Material for this exercise Block Start

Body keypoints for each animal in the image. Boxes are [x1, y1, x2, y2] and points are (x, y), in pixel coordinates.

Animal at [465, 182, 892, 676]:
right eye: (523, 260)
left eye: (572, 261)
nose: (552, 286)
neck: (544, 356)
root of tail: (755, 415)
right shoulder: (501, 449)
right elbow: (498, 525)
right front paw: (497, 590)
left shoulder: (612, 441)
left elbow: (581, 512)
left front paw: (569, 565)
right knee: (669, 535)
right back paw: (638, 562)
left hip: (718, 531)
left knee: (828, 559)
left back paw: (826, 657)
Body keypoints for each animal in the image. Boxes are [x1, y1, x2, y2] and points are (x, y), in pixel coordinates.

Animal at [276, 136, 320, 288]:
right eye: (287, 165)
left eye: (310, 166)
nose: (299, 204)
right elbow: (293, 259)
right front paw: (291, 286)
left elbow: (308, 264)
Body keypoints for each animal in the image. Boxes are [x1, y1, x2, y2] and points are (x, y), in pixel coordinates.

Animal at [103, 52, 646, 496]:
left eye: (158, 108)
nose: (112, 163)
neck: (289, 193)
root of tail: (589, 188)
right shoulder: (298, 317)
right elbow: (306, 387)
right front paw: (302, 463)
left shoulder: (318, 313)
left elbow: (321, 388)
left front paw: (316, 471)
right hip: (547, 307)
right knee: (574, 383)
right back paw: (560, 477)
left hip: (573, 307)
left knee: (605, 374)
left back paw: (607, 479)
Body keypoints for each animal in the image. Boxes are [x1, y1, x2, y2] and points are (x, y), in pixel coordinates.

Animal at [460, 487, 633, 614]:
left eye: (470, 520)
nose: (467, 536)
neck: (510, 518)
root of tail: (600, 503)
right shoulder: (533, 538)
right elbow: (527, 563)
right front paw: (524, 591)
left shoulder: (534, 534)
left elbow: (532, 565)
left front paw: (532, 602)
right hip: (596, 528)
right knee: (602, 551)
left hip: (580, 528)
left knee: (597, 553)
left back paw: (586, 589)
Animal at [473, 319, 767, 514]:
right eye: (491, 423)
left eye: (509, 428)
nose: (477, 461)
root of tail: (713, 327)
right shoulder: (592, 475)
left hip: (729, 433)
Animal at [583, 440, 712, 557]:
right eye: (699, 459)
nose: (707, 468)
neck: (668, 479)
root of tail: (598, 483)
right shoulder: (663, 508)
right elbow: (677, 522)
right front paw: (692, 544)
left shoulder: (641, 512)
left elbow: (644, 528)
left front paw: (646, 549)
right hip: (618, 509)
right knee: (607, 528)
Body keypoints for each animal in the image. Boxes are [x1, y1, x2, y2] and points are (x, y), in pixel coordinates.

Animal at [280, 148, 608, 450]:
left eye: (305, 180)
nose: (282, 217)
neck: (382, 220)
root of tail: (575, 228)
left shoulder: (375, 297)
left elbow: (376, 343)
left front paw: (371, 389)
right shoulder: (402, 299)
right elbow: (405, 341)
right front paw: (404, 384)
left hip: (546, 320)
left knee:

Material for this exercise Block End
Material for this exercise Block Start

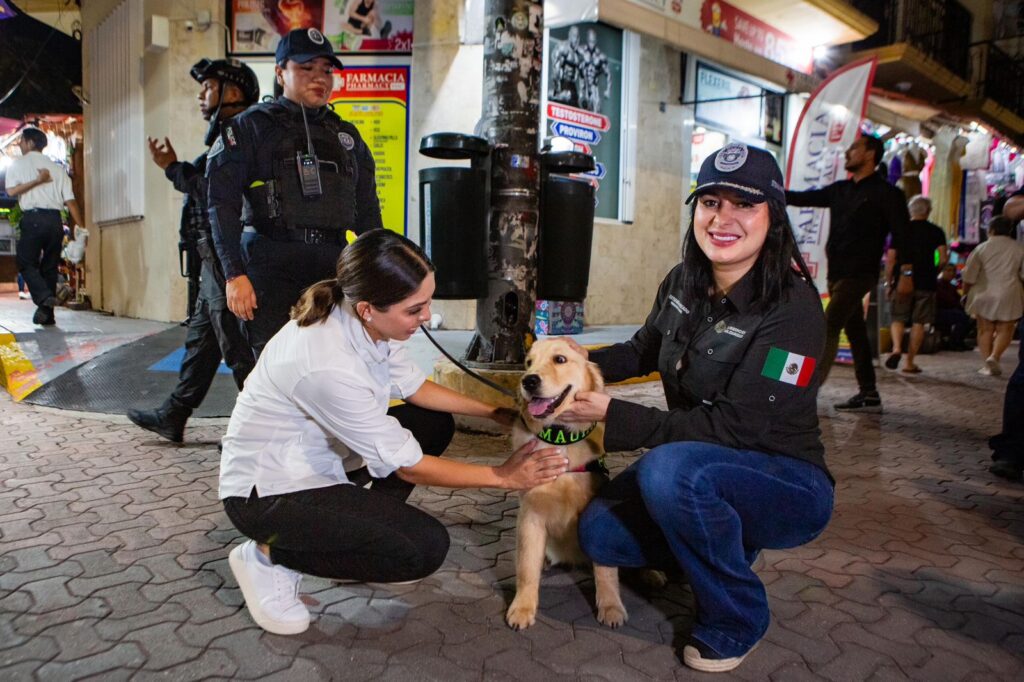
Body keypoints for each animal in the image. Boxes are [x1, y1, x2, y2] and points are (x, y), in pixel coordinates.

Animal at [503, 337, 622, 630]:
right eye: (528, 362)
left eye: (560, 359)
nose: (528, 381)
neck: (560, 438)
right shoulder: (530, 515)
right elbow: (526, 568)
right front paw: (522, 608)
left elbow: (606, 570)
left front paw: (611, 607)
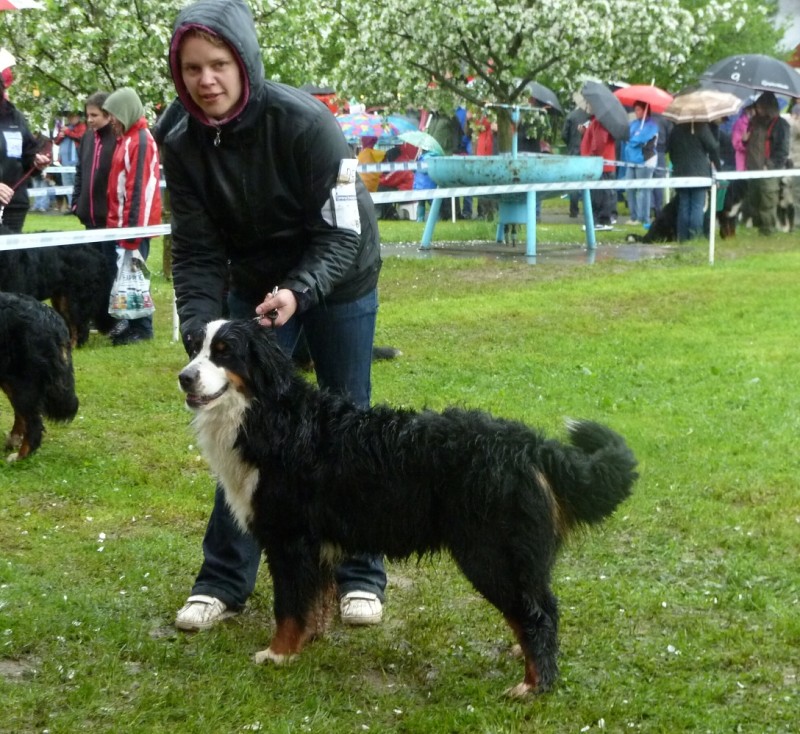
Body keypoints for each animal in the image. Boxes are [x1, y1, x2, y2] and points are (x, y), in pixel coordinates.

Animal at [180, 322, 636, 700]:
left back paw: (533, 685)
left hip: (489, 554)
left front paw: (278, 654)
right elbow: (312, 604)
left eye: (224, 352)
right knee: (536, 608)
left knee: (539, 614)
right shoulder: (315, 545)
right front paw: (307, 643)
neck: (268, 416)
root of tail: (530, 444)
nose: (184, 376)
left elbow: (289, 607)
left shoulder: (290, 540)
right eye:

Material for this exercise Block End

**About this exercise**
Every line that includes "back" must be copied from the material above.

**Your response**
right back paw: (638, 562)
left back paw: (826, 657)
right back paw: (560, 477)
left back paw: (607, 479)
left back paw: (586, 589)
left back paw: (533, 685)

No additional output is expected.